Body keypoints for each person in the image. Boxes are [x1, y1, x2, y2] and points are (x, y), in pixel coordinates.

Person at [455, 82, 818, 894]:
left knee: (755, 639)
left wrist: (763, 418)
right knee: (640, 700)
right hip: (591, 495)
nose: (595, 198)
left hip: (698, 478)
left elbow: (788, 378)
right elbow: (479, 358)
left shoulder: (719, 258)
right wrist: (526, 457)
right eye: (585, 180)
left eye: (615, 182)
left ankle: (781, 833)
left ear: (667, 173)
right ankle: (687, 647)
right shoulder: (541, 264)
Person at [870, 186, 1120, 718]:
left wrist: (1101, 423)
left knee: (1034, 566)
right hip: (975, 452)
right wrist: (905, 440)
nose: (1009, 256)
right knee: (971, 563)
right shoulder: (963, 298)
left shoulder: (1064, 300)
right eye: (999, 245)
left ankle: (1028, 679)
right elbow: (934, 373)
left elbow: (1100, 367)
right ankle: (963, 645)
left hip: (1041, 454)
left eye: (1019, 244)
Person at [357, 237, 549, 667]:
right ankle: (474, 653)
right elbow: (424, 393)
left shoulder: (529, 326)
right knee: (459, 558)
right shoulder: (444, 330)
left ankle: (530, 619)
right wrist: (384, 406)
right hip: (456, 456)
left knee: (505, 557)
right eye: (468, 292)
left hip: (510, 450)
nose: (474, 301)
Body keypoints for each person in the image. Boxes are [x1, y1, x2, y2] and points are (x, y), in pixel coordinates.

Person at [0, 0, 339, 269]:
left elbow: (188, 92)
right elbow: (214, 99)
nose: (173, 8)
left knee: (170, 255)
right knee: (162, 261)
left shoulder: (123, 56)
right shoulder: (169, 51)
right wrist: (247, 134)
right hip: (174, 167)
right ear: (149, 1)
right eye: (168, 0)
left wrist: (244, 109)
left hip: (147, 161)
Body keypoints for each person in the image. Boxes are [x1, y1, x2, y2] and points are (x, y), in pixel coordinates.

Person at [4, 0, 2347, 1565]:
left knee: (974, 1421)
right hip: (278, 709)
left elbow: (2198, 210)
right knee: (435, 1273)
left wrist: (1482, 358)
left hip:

****

# Task
Please report how many lines in the records above contain the word "knee", and give nothing but the number.

# Result of the task
10